# Sig P226 v P226 Blackwater



## BDS04F (Oct 1, 2008)

First let me say hello to you all. I've been lurking for a little while now and wanted to ask a few questions. I'm looking into getting my first handgun. I have narrowed it to the P226. I don't plan on carrying at this point. This will be primarily a home defense tool. We have been broken into in the past, and a friend of mine just went through a home invasion. Question is: Should I go with the standard P226, or go with the Blackwater? The Sig site lists the Blackwater at $1179, and the standard model at $1000 with night sights. I realize that local shops pricing will be different but figured this was a good reference. I'm thinking that for the money, I might as well go with the Blackwater since it comes with 5 mags, and an extra set of grips in the box. The night sights are a wash since I would be getting them anyway. What do you guys think? Thanks in advance for your time.

Brian


----------



## BeefyBeefo (Jan 30, 2008)

Hello and welcome to the forum.

I don't know much about the different Sig "models" but, if you have the money, then why not? :mrgreen:

Also, as far as carrying, you might want to reconsider. Or, atleast obtain/apply for your CCW permit so that you have it. You might not have the opportunity down the road...

-Jeff-


----------



## SenorJefe (Oct 17, 2008)

I'm considering the Blackwater as well. The only thing people have said they don't like about them is the contrasting front red - green rear nite sights. But the grips are awesome as well as the 5 mags.

I'm currently haggling with my local dealer to see if I can get one in


----------



## Shipwreck (Jan 26, 2006)

The grips make the gun too fat for my hand, otherwise I probably would have bought one a while back


----------



## kev74 (Mar 22, 2008)

Since you're shopping with home defense in mind only, have you thought about a shotgun? It will be a lot easier to hit what you're aiming at with 10 or so pellets of buckshot than 1 bullet - especially if you aren't planning on spending a lot of time practicing at a shooting range.


----------



## babs (Nov 30, 2007)

Home invasions and break-ins... 
One of two things.. 

MOVE to better neighborhood, or CARRY in-house / Keep handy close-to-bed. BIG BIG dog that loves kids but with a very nasty deep bass in his bark. :mrgreen:

But on the blackwater version... Those grips and the cute logo on the slide and extra serrations make that gun dead sexy. I want the grips!


----------



## BDS04F (Oct 1, 2008)

While I didn't mention any other uses I can see this becoming like any other obsession of mine. Like fishing, mountain biking, and straight razor shaving, I tend to get very involved in things. I assume some of you are the same way. I do plan on getting formal training, and spending plenty of time on the range. As far as the shotgun goes, I'd rather keep that for skeet shooting. I'm looking for a little more precision. Thanks for the input guys, I'll let you know how it all turns out.

__________

Problem to solve
Rewrite the forum thread, starting with "Also, as far" and going on through "(Oct 17, 2008)", putting "carry permit" in place of "CCW permit".

__________

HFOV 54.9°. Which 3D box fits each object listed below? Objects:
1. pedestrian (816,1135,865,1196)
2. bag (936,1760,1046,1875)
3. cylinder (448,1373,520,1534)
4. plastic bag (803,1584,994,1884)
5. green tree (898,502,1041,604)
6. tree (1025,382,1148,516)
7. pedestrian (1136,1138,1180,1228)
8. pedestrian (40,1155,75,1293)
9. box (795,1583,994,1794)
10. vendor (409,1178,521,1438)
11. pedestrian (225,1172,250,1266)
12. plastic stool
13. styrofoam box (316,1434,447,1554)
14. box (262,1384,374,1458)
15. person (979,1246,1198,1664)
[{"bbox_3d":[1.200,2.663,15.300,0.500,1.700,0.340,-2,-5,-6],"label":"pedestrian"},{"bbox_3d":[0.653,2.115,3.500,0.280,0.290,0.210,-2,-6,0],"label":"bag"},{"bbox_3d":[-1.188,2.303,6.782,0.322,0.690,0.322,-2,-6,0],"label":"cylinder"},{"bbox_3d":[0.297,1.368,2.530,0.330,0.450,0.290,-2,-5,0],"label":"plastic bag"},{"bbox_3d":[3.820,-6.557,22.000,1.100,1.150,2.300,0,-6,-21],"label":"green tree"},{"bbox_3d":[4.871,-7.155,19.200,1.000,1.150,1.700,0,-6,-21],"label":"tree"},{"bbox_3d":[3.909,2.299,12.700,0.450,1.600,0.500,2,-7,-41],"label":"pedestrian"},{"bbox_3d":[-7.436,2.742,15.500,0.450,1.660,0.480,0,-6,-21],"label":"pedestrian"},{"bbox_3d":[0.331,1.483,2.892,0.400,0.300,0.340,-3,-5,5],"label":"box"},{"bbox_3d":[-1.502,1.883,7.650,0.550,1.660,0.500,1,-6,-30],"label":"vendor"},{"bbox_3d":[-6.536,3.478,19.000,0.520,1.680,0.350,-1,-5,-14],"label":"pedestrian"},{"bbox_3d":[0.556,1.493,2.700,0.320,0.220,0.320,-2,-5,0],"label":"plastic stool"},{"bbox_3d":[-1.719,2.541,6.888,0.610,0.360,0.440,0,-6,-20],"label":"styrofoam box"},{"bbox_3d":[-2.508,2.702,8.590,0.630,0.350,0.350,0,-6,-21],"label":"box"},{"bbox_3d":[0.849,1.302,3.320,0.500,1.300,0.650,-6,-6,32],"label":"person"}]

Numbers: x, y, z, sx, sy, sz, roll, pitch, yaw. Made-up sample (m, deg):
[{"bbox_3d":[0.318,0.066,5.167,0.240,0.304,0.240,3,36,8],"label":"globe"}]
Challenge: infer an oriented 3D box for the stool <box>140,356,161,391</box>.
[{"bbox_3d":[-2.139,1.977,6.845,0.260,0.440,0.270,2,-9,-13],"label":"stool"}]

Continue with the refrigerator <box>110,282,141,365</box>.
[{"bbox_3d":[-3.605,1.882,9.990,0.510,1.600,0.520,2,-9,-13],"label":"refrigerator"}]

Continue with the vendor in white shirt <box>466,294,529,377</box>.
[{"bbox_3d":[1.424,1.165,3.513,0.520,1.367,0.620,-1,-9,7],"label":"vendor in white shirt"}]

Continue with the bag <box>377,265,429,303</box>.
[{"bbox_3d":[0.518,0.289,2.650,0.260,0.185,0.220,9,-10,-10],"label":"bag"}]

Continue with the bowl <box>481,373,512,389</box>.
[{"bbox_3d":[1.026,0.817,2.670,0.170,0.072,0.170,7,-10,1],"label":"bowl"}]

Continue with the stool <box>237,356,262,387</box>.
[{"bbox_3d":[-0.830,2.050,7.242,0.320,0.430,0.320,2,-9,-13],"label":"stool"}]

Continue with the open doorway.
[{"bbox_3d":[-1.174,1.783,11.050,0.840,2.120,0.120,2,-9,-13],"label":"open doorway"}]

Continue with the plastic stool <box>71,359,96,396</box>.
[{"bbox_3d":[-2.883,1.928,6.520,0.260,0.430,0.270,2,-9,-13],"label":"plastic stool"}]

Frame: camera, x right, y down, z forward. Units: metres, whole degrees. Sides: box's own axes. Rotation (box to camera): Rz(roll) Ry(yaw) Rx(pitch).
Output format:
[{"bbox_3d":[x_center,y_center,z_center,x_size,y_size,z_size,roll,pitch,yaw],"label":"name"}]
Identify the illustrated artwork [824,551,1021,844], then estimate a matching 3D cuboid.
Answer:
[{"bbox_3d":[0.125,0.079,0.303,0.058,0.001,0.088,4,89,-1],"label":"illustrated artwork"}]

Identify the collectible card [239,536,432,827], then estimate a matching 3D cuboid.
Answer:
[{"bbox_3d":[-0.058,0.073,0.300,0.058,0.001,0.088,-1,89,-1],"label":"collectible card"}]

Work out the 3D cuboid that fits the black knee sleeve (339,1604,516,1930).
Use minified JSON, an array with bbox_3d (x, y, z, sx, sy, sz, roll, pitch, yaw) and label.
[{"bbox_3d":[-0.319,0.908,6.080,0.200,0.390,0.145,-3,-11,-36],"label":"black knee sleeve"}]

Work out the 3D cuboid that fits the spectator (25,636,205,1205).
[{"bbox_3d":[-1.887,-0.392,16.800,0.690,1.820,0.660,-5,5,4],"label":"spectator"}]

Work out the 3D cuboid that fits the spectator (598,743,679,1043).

__________

Answer for the task
Also, as far as carrying, you might want to reconsider. Or, atleast obtain/apply for your carry permit so that you have it. You might not have the opportunity down the road...

-Jeff-


----------



## SenorJefe (Oct 17, 2008)